He stayed there for some time, and while his great deeds in arms done previously in other lands had made him esteemed, those that he did there with would make him exalted, and this caused a sister of the Emperor named Grimanesa to fall too deeply in love with him. She was famed throughout the world for her beauty surpassing all women at that time.
It happened that he loved her as much as she loved him, but having no hopes for achieving their love by any other means, the two agreed on a plan. She left the palaces of her brother the Emperor for the fleet of her beloved Apolidon, and they sailed the sea to make port at the Firm Island, whose lord at the time was a brave giant. There Apolidon, without knowing whose land it was, ordered a tent erected with a platform on which his lady might rest, for the sea was furious.

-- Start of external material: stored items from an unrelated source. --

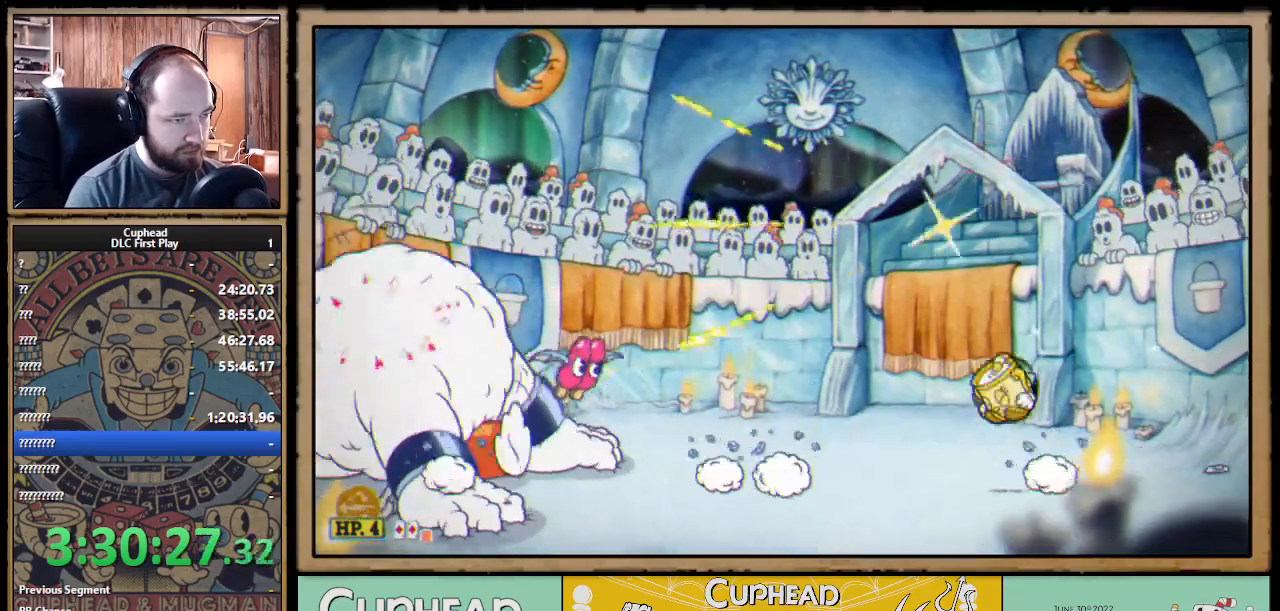
{"buttons": ["X"], "left_stick": "center", "right_stick": "center", "events": [[350, "A", "down"], [500, "A", "up"]]}
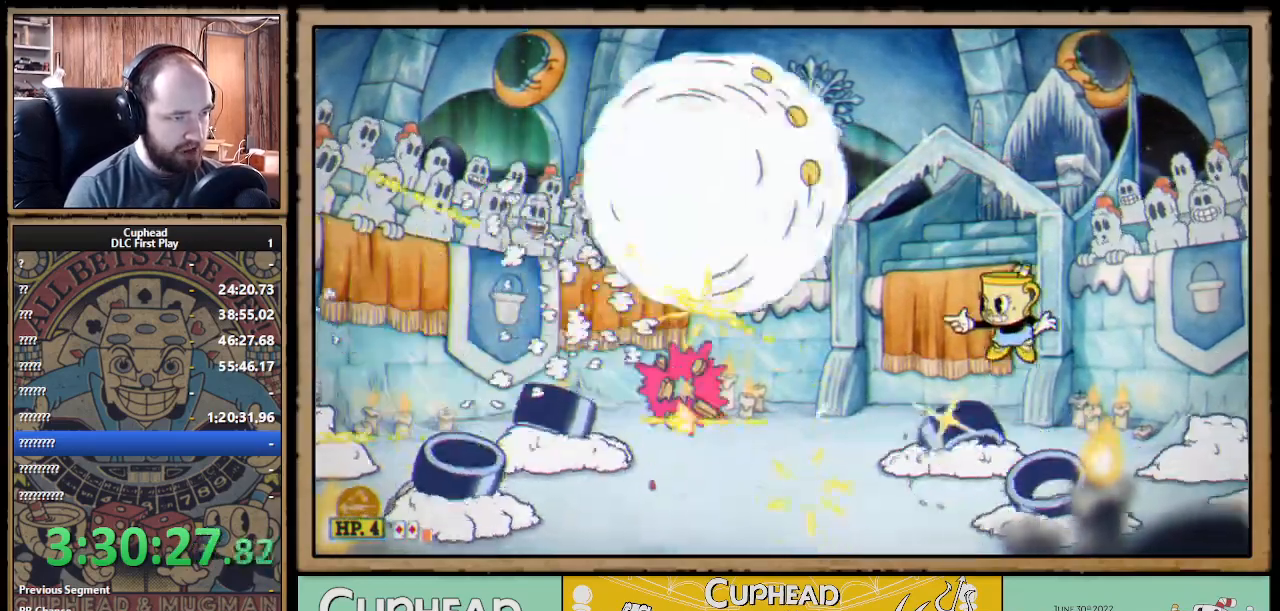
{"buttons": ["X"], "left_stick": "left", "right_stick": "center", "events": [[200, "left_stick", "right"], [400, "left_stick", "left"]]}
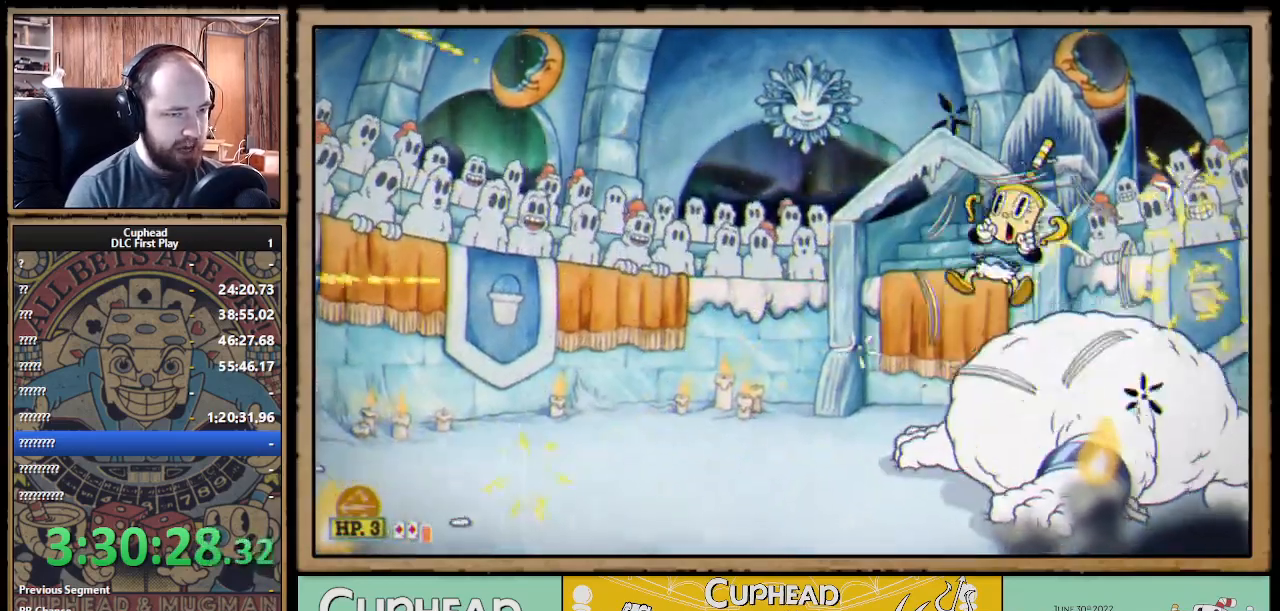
{"buttons": ["X"], "left_stick": "left", "right_stick": "center", "events": [[333, "A", "down"], [350, "B", "down"], [350, "X", "up"], [367, "X", "down"], [383, "X", "up"], [417, "X", "down"], [433, "A", "up"], [450, "B", "up"]]}
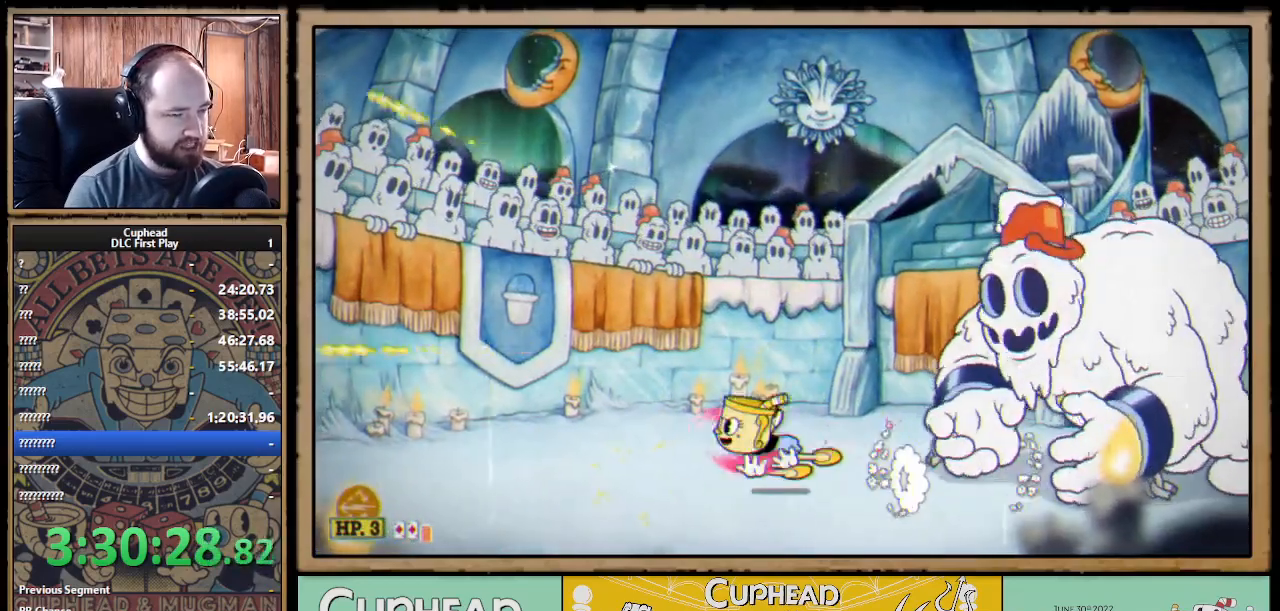
{"buttons": ["A", "X", "R1"], "left_stick": "right", "right_stick": "center", "events": [[67, "L1", "down"], [167, "L1", "up"], [250, "R1", "down"], [300, "left_stick", "right"], [450, "A", "down"]]}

But immediately the fierce giant, fully armed, arrived and terrified them. As was the custom of the island and to save his lady and his company, Apolidon used his exceeding skill and courage to fight and defeat the giant, leaving him dead in the field, and so he became the uncontested lord of the island. After he saw the giant's grand fortress, he feared nothing in the world, including the Emperor of Rome, who was irate because he had taken his sister. Everyone on the island had despised the giant for being evil and arrogant, and when they grew to know Apolidon, he was loved.
Having won the Firm Island as ye have heard, Apolidon lived there for sixteen years with his beloved Grimanesa in such pleasure that the mortal desires of both their beings were satisfied. During that time beautiful buildings were constructed in accordance with his great riches and wisdom, which any other emperor or king, however rich he were, would have found difficult to equal.
At the end of these years, the Emperor of Constantinople died without heir, and it citizens knew of Apolidon's abilities and that he was of the imperial blood and family on his mother's side, so he was freely agreed upon and chosen by all. They sent messengers to the island to have him know that they wanted him for their emperor.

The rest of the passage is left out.